Ok, before I address the anti-runon valve stuff. First I get confused with the LT and HT designations. I am american ignorant please define. Ok, replaced, coil, fuel pump Higher output for my Super Charger,(which I intended to anyway),fuel lines, rotor and distributor cap. Vehicle now will idle at 1000 But when gas applied it will stall out as said above. When I install the super charger most of the air pump and stuff was removed. The charcoal canister with all its hoses is still connected. I will check the anti run-on valve and wires tomorrow. Alos will check those hoses on Canister. Do I need this anti-run-on valve with the super charger. Do I need this absorption canister. Do I need the piston in the carburator damper. It was suggested by Triumph racing engineer that I really no longer need it. Soon I will have a 'new everything'....
Ronald Milostan

ok, its Oct. 1st opening of Bow hunting season for Deer. Tomorrow opens Turkey season. I will be gone camping on hunting property for three days. Please solve my car dillema while I am gone. Oct 7th starts Duck season and Nov. 15th starts rifle season for deer. I really don't don't know when I will get a chance to work on car again. Iam just about over-dosed. Tam and I just love fall riding in it but that is not happening. See ya possibly in 4days for a short look at the run-on valving...hopefully that is the real problem and all the rest will just make the car better...
ron
Ronald Milostan

LT is Low tension i.e. the 12v side of the coil, two spades one usually with white (chrome bumper) wires or white/light-green (rubber bumper) on one side and one or two black/white wires to the distributor and tach (73 on) on the other.

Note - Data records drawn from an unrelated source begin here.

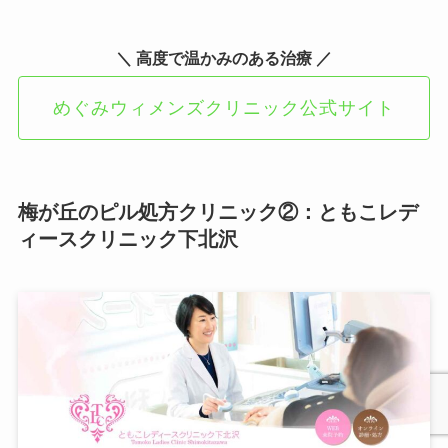
＼ 高度で温かみのある治療 ／
めぐみウィメンズクリニック公式サイト
梅が丘のピル処方クリニック②：ともこレデ
ィースクリニック下北沢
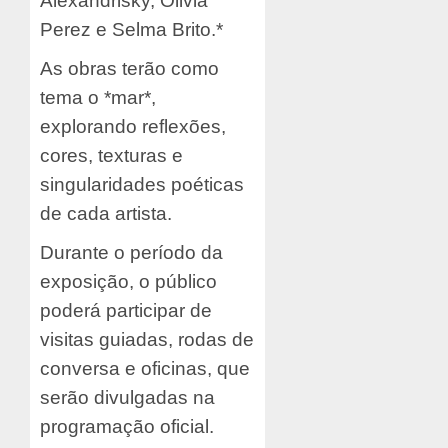
Alexandrisky, Olivia
Perez e Selma Brito.*
As obras terão como
tema o *mar*,
explorando reflexões,
cores, texturas e
singularidades poéticas
de cada artista.
Durante o período da
exposição, o público
poderá participar de
visitas guiadas, rodas de
conversa e oficinas, que
serão divulgadas na
programação oficial.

HT is High Tension and is the high voltage output of the coil through the distributor cap and rotor to the plugs.

The anti-runon valve opnly comes into play when the engine is switched off so the question about whether it is needed with anything else is irrelevant.

"Do I need the piston in the carburator damper. It was suggested by Triumph racing engineer that I really no longer need it." Words fail me! YES it is still needed, and was one of the things I was going to ask about. If it is not fitted, or there is insufficient oil in the damper cylinder, then you will get stalling (or at least heavy stumbling) when you go to accelerate ...

But you really need to do the timing light tests as the problem could be either ignition or fuel.

But I'm sure your a better hunter than me.
Paul Hunt 2

This should be the end of this thread. Thank you everyone for the suggestions. The last email I received suggested that the run-on-valve could be sucking the fuel out of the float. Normally this valve only comes into play when the engine is shut down. Therefore I assumed that this is a closed valve untill shutoff and get a momentary open. I only assume this. Anyway I removed the hose from this valve and plugged it at the carb. side. My engine started and ran great. Took it for a ride. Pulled more vac and had more boost then ever. I assume this came from all the new stuff, coil, higher pressure fuel pump and 10,000 wire contacts cleaned. I have not had a problem without the non use of the run-on-valve. Perhaps with the SuperCharger we really do not need this valve any more. I am still hooked up to the canister.
ron
Ronald Milostan

'Tother way round actually. The valve has three ports - one open to atmosphere, one connected to the charcoal canister which is at a slight vacuum, and one to the inlet manifold which also has slight vacuum. With the engine running the port to atmosphere is open, and hence the other two ports are as well. With the valve operated (i.e. when the ignition is switched off with a running engine) the port to atmosphere is closed off which allows the vacuum from the inlet manifold to be applied to the chacoal canister as well as its own connection to the inlet manifold. The two sources of vacuum combine to apply a greater vacuum to the carb float chamber(s), which sucks the fuel out of the jet and stops the engine instantly.

Disabling the anti-runon system can cause the engine not to stop at all when the ignition is turned off, but to run normally for a period. This is due to a factory wiring design error, which wasn't noticed at the time as it is the anti-runon valve which stops the engine, not the ignition, but of course to the 'user' the effect was exactly the same.